Research suggests people can generate false memories within the blink of an eye.
In a series of four experiments led by the University of Amsterdam, researchers showed 534 people letters of the Western alphabet in actual and mirrored orientations.
After some participants were shown an interference slide with random letters designed to scramble the original memory, all participants were asked to recall a target letter from the first slide.
Half a second after viewing the first slide, almost 20 percent of people had formed an illusory memory of the target letter; this increased to 30 percent after 3 seconds.
The human brain alters memories according to what it expects to see. Because people included in the study were so familiar with the Western alphabet, their brains expected to see the letters in their actual orientation.
When letters appeared mirrored (Ɔ instead of C), people were more likely to remember the pseudo-letter as a real letter, even after only milliseconds had passed.
"It seems that short-term memory is not always an accurate representation of what was just perceived," the researchers write. "Instead, memory is shaped by what we expected to see, right from the formation of the first memory trace."
The researchers showed these were false memories rather than wrong guesses by asking the participants how confident they were in their memories on a score of one to four.
"Participants consistently report, with high confidence, that they have seen the real counterpart of a pseudo-letter target," the researchers write.
People were more likely to switch a pseudo-letter for a real letter than the other way around, suggesting that memory illusions are mediated by world knowledge of how things usually look.
The researchers differentiated these false memories from errors in initial perception by taking measurements at two time points. The only opportunity was during the 0.25 seconds in which the letters were flashed.
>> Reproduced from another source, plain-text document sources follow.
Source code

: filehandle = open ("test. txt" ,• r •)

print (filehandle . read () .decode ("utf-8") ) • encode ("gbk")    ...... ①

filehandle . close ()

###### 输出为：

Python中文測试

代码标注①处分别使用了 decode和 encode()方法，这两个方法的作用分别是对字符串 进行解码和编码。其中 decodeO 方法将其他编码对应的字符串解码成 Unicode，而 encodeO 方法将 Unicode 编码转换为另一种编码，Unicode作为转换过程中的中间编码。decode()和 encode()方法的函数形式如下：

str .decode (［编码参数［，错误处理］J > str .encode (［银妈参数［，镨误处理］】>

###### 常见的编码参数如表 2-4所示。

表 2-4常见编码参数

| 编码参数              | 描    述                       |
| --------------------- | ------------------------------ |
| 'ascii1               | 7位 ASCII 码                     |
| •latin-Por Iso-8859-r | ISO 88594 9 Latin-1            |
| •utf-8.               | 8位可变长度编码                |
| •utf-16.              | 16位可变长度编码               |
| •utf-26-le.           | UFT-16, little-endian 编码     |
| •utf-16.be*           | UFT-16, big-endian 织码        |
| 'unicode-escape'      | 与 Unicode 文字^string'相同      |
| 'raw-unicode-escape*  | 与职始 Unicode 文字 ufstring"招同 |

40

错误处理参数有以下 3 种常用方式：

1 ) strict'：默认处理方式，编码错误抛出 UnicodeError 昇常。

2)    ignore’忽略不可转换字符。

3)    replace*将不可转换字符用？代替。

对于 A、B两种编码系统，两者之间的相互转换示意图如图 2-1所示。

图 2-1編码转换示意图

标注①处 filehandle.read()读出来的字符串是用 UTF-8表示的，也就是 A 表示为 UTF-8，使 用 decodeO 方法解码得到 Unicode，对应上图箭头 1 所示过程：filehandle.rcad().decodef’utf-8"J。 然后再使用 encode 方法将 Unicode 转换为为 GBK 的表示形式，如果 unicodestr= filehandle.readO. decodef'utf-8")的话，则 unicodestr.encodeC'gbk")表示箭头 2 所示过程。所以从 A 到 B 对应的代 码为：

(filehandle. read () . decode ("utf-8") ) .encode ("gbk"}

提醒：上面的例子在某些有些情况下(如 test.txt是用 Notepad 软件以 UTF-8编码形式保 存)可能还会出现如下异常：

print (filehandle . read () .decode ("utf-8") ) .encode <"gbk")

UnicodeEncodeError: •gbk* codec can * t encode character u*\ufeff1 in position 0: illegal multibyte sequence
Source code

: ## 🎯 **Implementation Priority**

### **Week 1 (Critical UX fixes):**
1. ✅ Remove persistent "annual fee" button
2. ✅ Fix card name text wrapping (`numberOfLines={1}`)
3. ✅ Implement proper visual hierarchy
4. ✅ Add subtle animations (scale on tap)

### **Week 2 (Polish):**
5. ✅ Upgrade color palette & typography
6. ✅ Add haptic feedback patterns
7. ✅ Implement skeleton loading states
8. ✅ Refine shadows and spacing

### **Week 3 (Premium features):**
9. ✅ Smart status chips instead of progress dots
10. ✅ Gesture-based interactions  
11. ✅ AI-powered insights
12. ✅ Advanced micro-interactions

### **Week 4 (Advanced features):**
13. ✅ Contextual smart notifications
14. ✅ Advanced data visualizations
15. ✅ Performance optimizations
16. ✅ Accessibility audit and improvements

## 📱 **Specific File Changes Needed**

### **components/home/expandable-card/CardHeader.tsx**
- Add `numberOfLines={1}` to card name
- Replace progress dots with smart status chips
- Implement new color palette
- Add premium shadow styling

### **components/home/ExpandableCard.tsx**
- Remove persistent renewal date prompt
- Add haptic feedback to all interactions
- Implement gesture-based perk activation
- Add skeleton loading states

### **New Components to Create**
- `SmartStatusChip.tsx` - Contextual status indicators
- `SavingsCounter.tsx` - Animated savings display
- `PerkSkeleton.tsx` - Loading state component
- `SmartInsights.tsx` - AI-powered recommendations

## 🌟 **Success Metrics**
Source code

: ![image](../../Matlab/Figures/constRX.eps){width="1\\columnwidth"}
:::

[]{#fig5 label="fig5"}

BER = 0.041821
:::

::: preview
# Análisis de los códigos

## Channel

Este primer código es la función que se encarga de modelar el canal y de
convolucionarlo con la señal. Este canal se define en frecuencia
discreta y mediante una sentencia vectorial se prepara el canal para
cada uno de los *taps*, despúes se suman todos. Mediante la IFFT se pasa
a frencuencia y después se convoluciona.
If perception errors were driving the mistakes, the error rate would be the same 500 milliseconds and 3 seconds later. When the error rate increased over time, this suggested that false memories were forming.
We know from experiments led by psychologist Elizabeth Loftus and others that false long-term memories can be easily generated.
For instance, adults can be persuaded to recall a vivid but fake memory of getting lost in a shopping center and crying as a child. In another study, people generated false, rich memories of committing crimes such as theft or assault.
Fake long-term memories are thought to be driven by the 'fuzzy trace theory', which states that memory comes from two parts: a verbatim part, which is what happened in real life, and a gist part, where the person interprets the meaning of the event based on semantic analysis.
A previous study showed that when people were given a picture of a face and a profession, they were more likely to link criminal labels such as 'drug dealer' to faces with Black features, indicating that internal biases were shaping memories.
In another study, people were given a list of three or four interrelated words (such as nap, doze, bed, and awake). When given a second list, participants were more likely to remember semantically related words not on the original list, such as sleep.
Fuzzy trace theory may also be driving short-term memory illusions but "cannot entirely explain the current findings", the researchers write.
These experiments suggest that our verbatim memory input is immediately integrated with previous experiences and expectations.
This paper was published in PLOS One.